CSL professor explores DNA as data storage
“Due to its longevity and enormous information density, DNA has become an attractive medium for long-term archival storage,” says Shomorony, an assistant professor of electrical and computer engineering. “However, this new approach to data storage has unique properties.”
The idea of storing data in DNA has been around since the 1960s but has only recently become realistic. Major developments in the technologies that synthesize and sequence (read and write) DNA mean that this process is more affordable – though still not cheap.
Storing data this way requires the synthesis of a large number of short DNA molecules that are then mixed out of order in a liquid solution. This makes this process of storing data very expensive and the process of retrieving data computationally complex. The goal of Shomorony’s research is to develop tools to efficiently write and read data from this out-of-order medium. Specifically, the team will characterize fundamental tradeoffs between information density, reading and writing speeds, and reliability.

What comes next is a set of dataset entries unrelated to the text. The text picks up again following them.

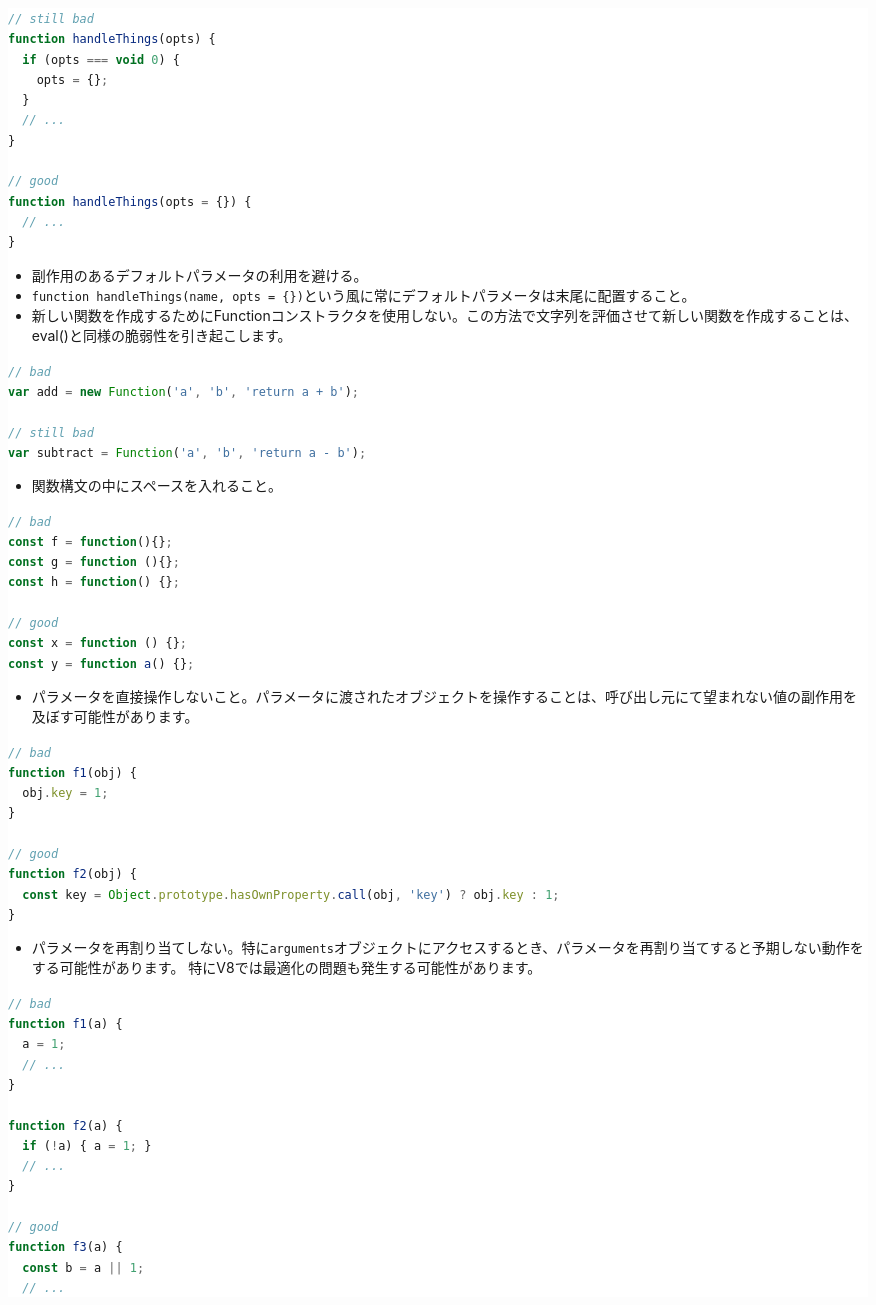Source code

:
 ```js
// still bad
function handleThings(opts) {
  if (opts === void 0) {
    opts = {};
  }
  // ...
}

// good
function handleThings(opts = {}) {
  // ...
}
```
* 副作用のあるデフォルトパラメータの利用を避ける。
* `function handleThings(name, opts = {})`という風に常にデフォルトパラメータは末尾に配置すること。
* 新しい関数を作成するためにFunctionコンストラクタを使用しない。この方法で文字列を評価させて新しい関数を作成することは、eval()と同様の脆弱性を引き起こします。
```js
// bad
var add = new Function('a', 'b', 'return a + b');

// still bad
var subtract = Function('a', 'b', 'return a - b');
```
* 関数構文の中にスペースを入れること。
```js
// bad
const f = function(){};
const g = function (){};
const h = function() {};

// good
const x = function () {};
const y = function a() {};
```
* パラメータを直接操作しないこと。パラメータに渡されたオブジェクトを操作することは、呼び出し元にて望まれない値の副作用を及ぼす可能性があります。
```js
// bad
function f1(obj) {
  obj.key = 1;
}

// good
function f2(obj) {
  const key = Object.prototype.hasOwnProperty.call(obj, 'key') ? obj.key : 1;
}
```
* パラメータを再割り当てしない。特に`arguments`オブジェクトにアクセスするとき、パラメータを再割り当てすると予期しない動作をする可能性があります。 特にV8では最適化の問題も発生する可能性があります。
```js
// bad
function f1(a) {
  a = 1;
  // ...
}

function f2(a) {
  if (!a) { a = 1; }
  // ...
}

// good
function f3(a) {
  const b = a || 1;
  // ...
```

“The idea of utilizing DNA, the molecule that carries the genetic information of all living beings, to store generic digital data, such as images and audio, is fascinating to me,” says Shomorony. “It combines two of my main research interests: information theory and genomics.”
Current storage media only guarantees data lifetimes of a few years; however, research institutes often have an interest in guaranteeing that data being generated right now will still be readable decades or even centuries from now. We are also producing data at a faster rate than ever before and all of it has to go somewhere – just think of how fast you take up the storage on your home computer.
“DNA has been shown to be able to store in the order of exabytes (1018 bytes) of data per gram,” says Shomorony. “Accelerated aging experiments show that data can be reliably archived on DNA for many millennia. Making this technology a reality will benefit any institution that requires long-term reliable storage of very large amounts of data.”
Shomorony and his team also seek to develop a more general theory for data storage and communication using “unordered” media. The techniques developed in this research will be applicable to any scenario that involves recovering data that has been shuffled out of order. Therefore, this work is applicable to DNA-based computation and is connected to more standard digital communication applications such as data networks, where packets may be out of order or corrupted.
The future use of DNA storage technologies relies on the development of more cost-effective solutions. Shomorony expects that researchers will develop cheaper synthesis and sequencing techniques. The DNA currently utilized is synthesized from scratch, but it’s expected that the DNA from living organisms can be used instead, providing a cheaper alternative to full synthesis.
This research is funded by the NSF (CISE).